Friday, April 29, 2011

Y is for ... Yak

As a friend to the children commend me the Yak.
You will find it exactly the thing:
It will carry and fetch, you can ride on its back,
Or lead it about with a string.

The Tartar who dwells on the plains of Thibet
(A desolate region of snow)
Has for centuries made it a nursery pet.
And surely the Tartar should know!

Then tell your papa where the Yak can be got,
And if he is awfully rich
He will buy you the creature - or else he will not.
(I cannot be positive which.)


Hilaire Belloc's 1896 poem ascribes to the yak considerable virtues, without troubling to mention the Himalayan bovine is among the largest species in the family - a wild yak can stand 7 feet tall at the shoulder and weigh over a metric ton - or that they are so well-adapted for the harsh high-altitude environment they call home that they struggle in more human-friendly habitats. In Tibet, domesticated yaks - which are smaller than the wild yak - are used as hardy beasts of burden, and for their milk, their meat, their hides ... even their dung makes valuable fuel, for there is little vegetation in the high Himalayas that can serve this purpose. Yaks even provide a tourist attraction, and are employed in bizarre sports like yak polo.

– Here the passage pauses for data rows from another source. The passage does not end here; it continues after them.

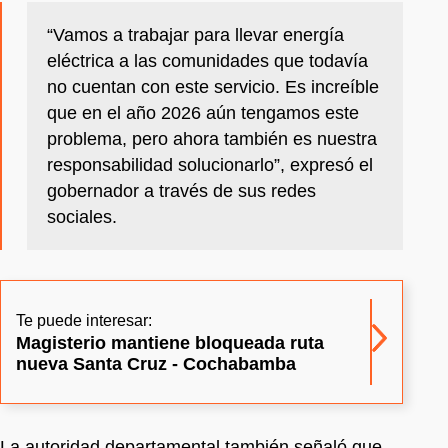
“Vamos a trabajar para llevar energía
eléctrica a las comunidades que todavía
no cuentan con este servicio. Es increíble
que en el año 2026 aún tengamos este
problema, pero ahora también es nuestra
responsabilidad solucionarlo”, expresó el
gobernador a través de sus redes
sociales.
Te puede interesar:
Magisterio mantiene bloqueada ruta
nueva Santa Cruz - Cochabamba
La autoridad departamental también señaló que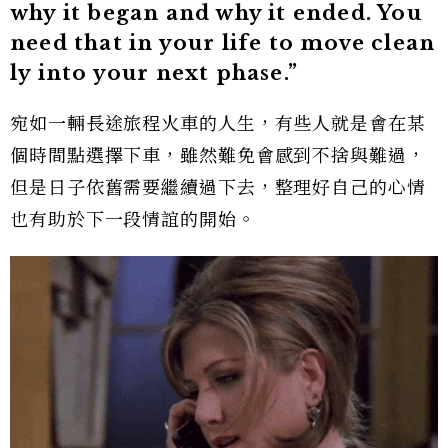
why it began and why it ended. You
need that in your life to move clean
ly into your next phase.”
宛如一輛長途旅程火車的人生，有些人就是會在某
個時間點選擇下車，雖然難免會感到不捨與難過，
但是日子依舊需要繼續過下去，整理好自己的心情
也有助於下一段情誼的開始。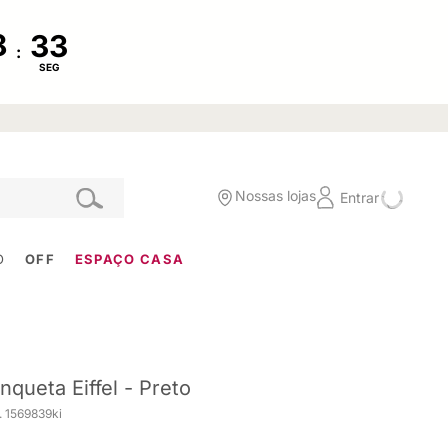
:
SEG
Nossas lojas
Entrar
O
OFF
ESPAÇO CASA
nqueta Eiffel - Preto
. 1569839ki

Another use to which the yak has been put is in substituting for another infamous Himalaya native, also known by a name beginning with Y. Hide from yaks has been claimed in the past, wittingly or otherwise, to be residual evidence of the legendary yeti, the cryptid apeman of the Himalayas. Other specimens have been reliably identified as belonging to Tibetan blue bears, or the serow, a species of mountain goat. Cryptozoologists continue to return, however, drawn by a long history of mysterious footprints in the high snowfields, periodic intriguing finds of partial remains - the Panboche hand, a relic that had Neanderthal features but that was stolen before it could be fully tested, is a classic example - and a wealth of eyewitness reports stretching back into history and persisting to the present day. We shall speak more of the Yeti another time.